WORK ITEM A: Repeat the article below on Sheikh Saud bin Mohammed Al-Thani word for word.

PASSAGE:
Once widely regarded as the world’s richest and most powerful art collector, Sheikh Saud bin Mohammed Al-Thani of Qatar died suddenly at his home in London on November 9, age 48. Details of his death have not been announced, although initial reports say it was from natural causes. A cousin of the Qatar’s current Emir, Sheikh Al-Thani served as the country’s president of the National Council for Culture, Arts and Heritage, from 1997 to 2005. During his tenure, he oversaw the development of the oil-rich nation’s ambitious plans to build an extensive network of new schools, libraries, and museums. He also spent well over $1 billion on art purchases during that period, more than any other individual, according to many art-market observers.
Qatar’s royal family is known for its prodigious collecting habits, ranging from ancient manuscripts to contemporary art. Over the past two decades, Sheikh Al-Thani acquired a vast collection of art and artifacts, with a special concentration on historical pieces, including Islamic ceramics, textiles, scientific instruments and jewelry (see “Sheikh Al-Thani’s Watch Sells for $24 Million After His Mysterious Death“). His collection makes up the bulk of holdings in five existing and planned museums: the Museum of Islamic Art, the National Library, the Natural History Museum, a Photography Museum, and a museum for traditional textiles and clothing.

SOURCE DATA:
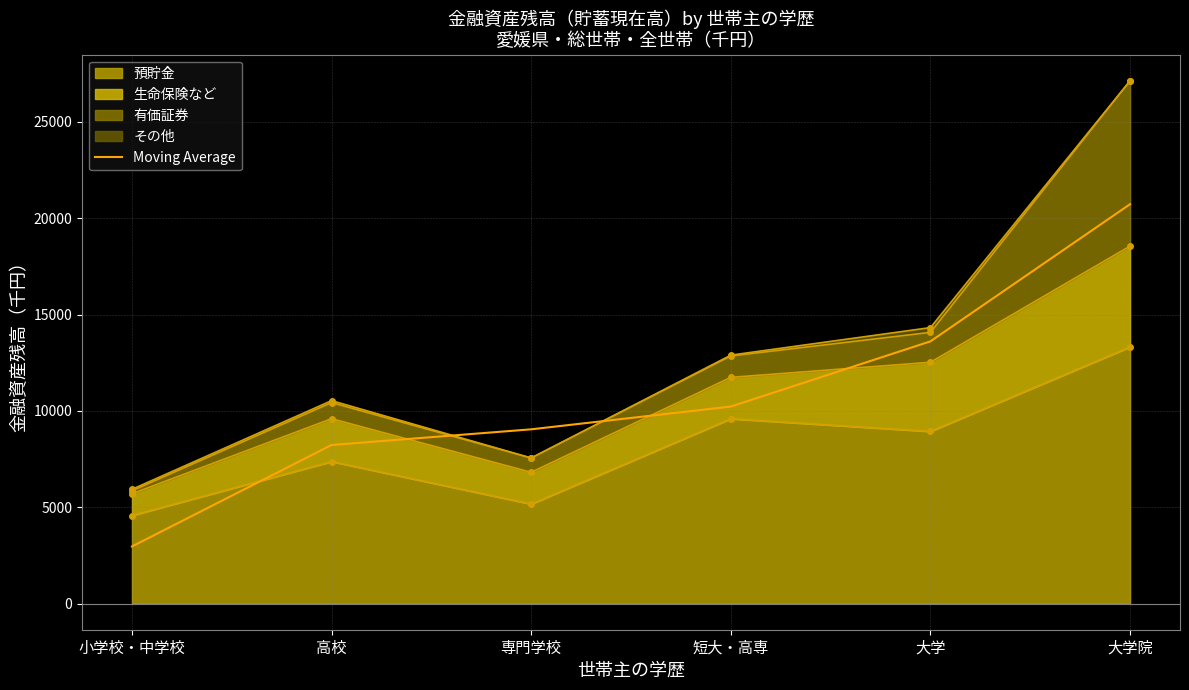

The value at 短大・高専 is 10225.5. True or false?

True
==
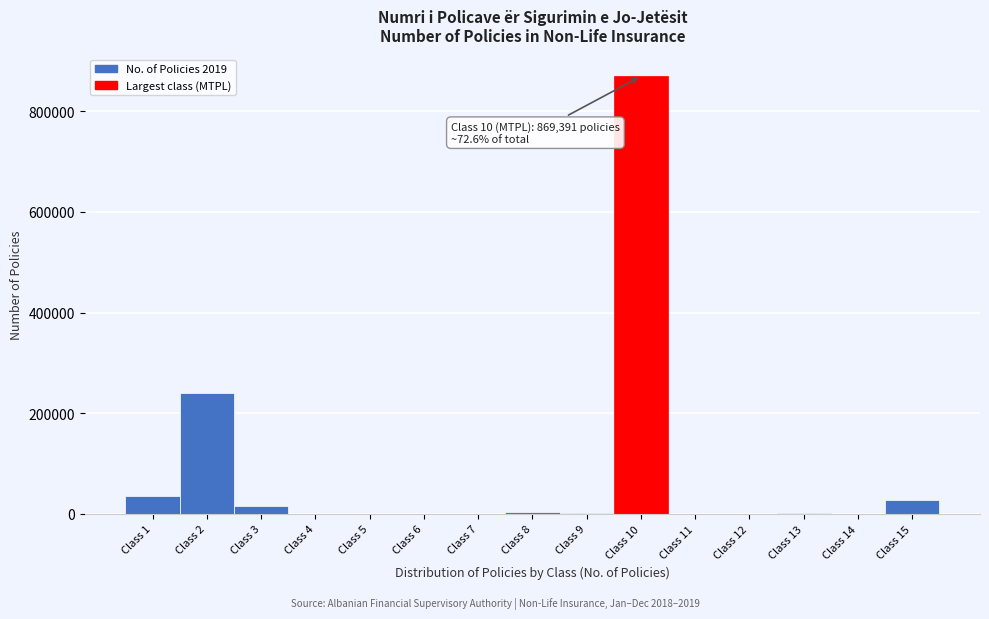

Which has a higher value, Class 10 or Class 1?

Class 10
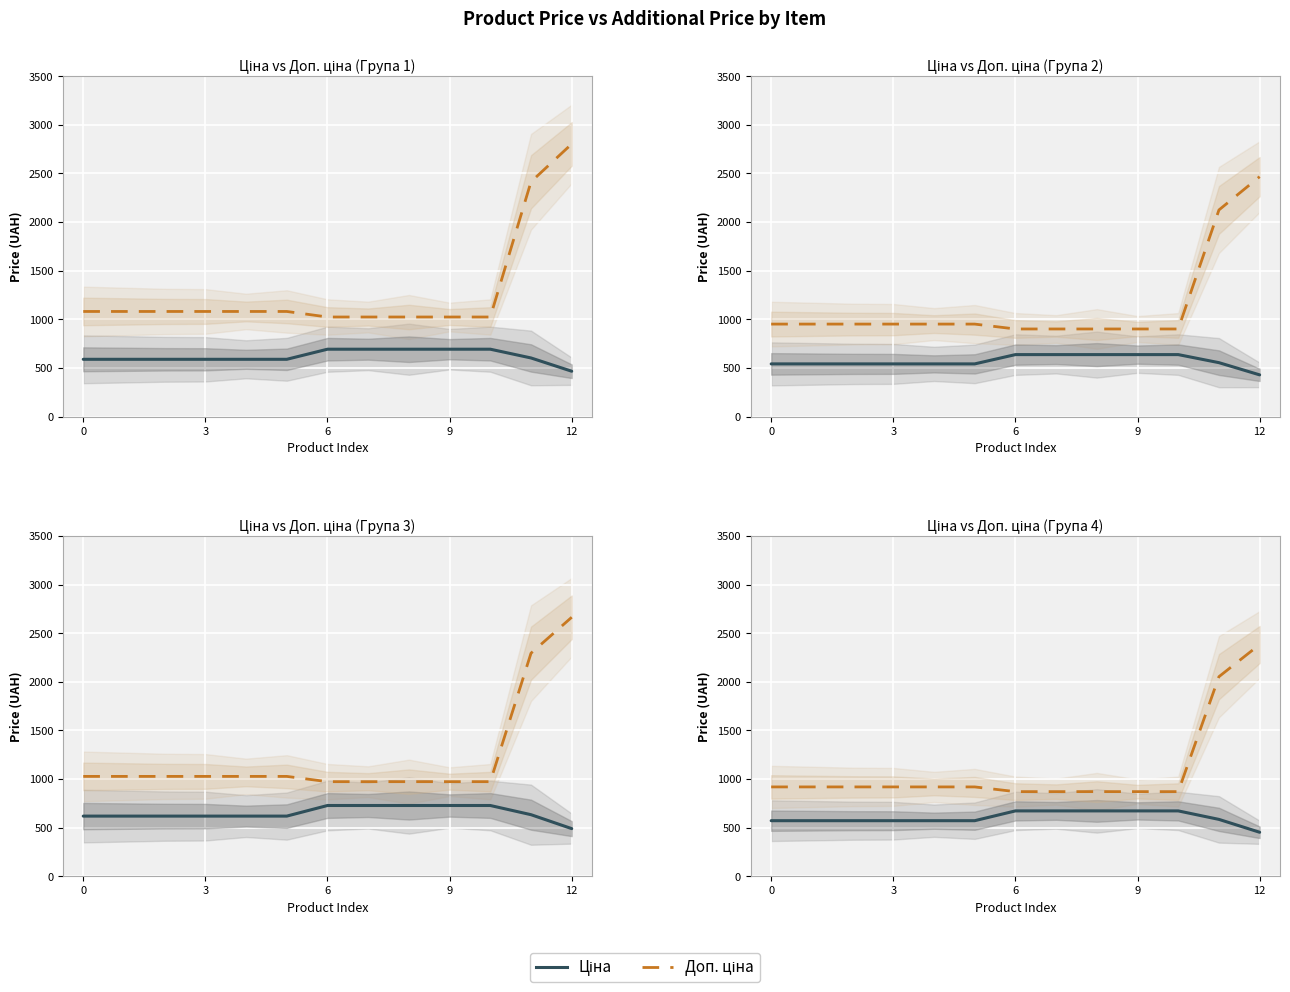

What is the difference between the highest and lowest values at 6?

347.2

WORK ITEM B: Show every line of the records above that contains the string "Class".

EXERCISE SOLUTION A:
Once widely regarded as the world’s richest and most powerful art collector, Sheikh Saud bin Mohammed Al-Thani of Qatar died suddenly at his home in London on November 9, age 48. Details of his death have not been announced, although initial reports say it was from natural causes. A cousin of the Qatar’s current Emir, Sheikh Al-Thani served as the country’s president of the National Council for Culture, Arts and Heritage, from 1997 to 2005. During his tenure, he oversaw the development of the oil-rich nation’s ambitious plans to build an extensive network of new schools, libraries, and museums. He also spent well over $1 billion on art purchases during that period, more than any other individual, according to many art-market observers.
Qatar’s royal family is known for its prodigious collecting habits, ranging from ancient manuscripts to contemporary art. Over the past two decades, Sheikh Al-Thani acquired a vast collection of art and artifacts, with a special concentration on historical pieces, including Islamic ceramics, textiles, scientific instruments and jewelry (see “Sheikh Al-Thani’s Watch Sells for $24 Million After His Mysterious Death“). His collection makes up the bulk of holdings in five existing and planned museums: the Museum of Islamic Art, the National Library, the Natural History Museum, a Photography Museum, and a museum for traditional textiles and clothing.

EXERCISE SOLUTION B:
Which has a higher value, Class 10 or Class 1?
Class 10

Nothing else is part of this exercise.